◆ Selected extract:
....

The new model will be a big shift for SoundCloud, which currently utilizes a “pro-rata” model, the same method used by all major streaming services, pooling subscriber revenue and doling out earnings to the artists who brought in the most streams, directing most of the revenue to the world’s biggest acts. SoundCloud’s 175 million monthly users now have the option to pay up to $10 a month for the company’s on-demand streaming service SoundCloud Go+, but their payments aren’t distributed to artists based on who they personally listen to, and they can’t “tip” or steer their subscription fees toward their favorite acts.
The development comes as British lawmakers grill music executives on the fairness of streaming economics and explore the potential benefits of so-called "user-centric" payment models, like the one SoundCloud has in the works. The heads of Sony Music, Warner Music, and Universal Music’s U.K. divisions testified in front of Parliament on Jan 19th, insisting that the current pro-rata model isn’t weighted in favor of the labels, to which John Nicolson, an MP from the Scottish National Party, remarked, "I think you’re living in cloud cuckoo land."

....

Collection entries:

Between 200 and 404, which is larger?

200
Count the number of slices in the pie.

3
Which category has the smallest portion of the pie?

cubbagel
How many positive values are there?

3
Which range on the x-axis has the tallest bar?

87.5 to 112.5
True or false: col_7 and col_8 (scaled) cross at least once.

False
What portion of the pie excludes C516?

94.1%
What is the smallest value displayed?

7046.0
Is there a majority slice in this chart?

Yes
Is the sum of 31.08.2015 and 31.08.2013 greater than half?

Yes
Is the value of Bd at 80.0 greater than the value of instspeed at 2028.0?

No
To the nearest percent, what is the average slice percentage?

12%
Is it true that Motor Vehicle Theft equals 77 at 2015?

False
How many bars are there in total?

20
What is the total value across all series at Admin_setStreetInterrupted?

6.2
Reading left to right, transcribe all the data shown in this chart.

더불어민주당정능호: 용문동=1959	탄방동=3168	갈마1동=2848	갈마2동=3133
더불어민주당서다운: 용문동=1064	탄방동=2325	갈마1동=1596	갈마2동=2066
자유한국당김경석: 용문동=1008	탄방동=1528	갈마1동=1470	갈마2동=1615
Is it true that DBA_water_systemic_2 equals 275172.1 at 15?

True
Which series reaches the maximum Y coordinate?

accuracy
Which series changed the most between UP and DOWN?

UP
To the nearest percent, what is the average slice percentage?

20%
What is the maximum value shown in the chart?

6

....

In the passage on SoundCloud's payment model, rewrite the part starting at "The new model" and ending at "their favorite acts.", substituting "monthly listeners" for "monthly users".

◆ Exercise output:
The new model will be a big shift for SoundCloud, which currently utilizes a “pro-rata” model, the same method used by all major streaming services, pooling subscriber revenue and doling out earnings to the artists who brought in the most streams, directing most of the revenue to the world’s biggest acts. SoundCloud’s 175 million monthly listeners now have the option to pay up to $10 a month for the company’s on-demand streaming service SoundCloud Go+, but their payments aren’t distributed to artists based on who they personally listen to, and they can’t “tip” or steer their subscription fees toward their favorite acts.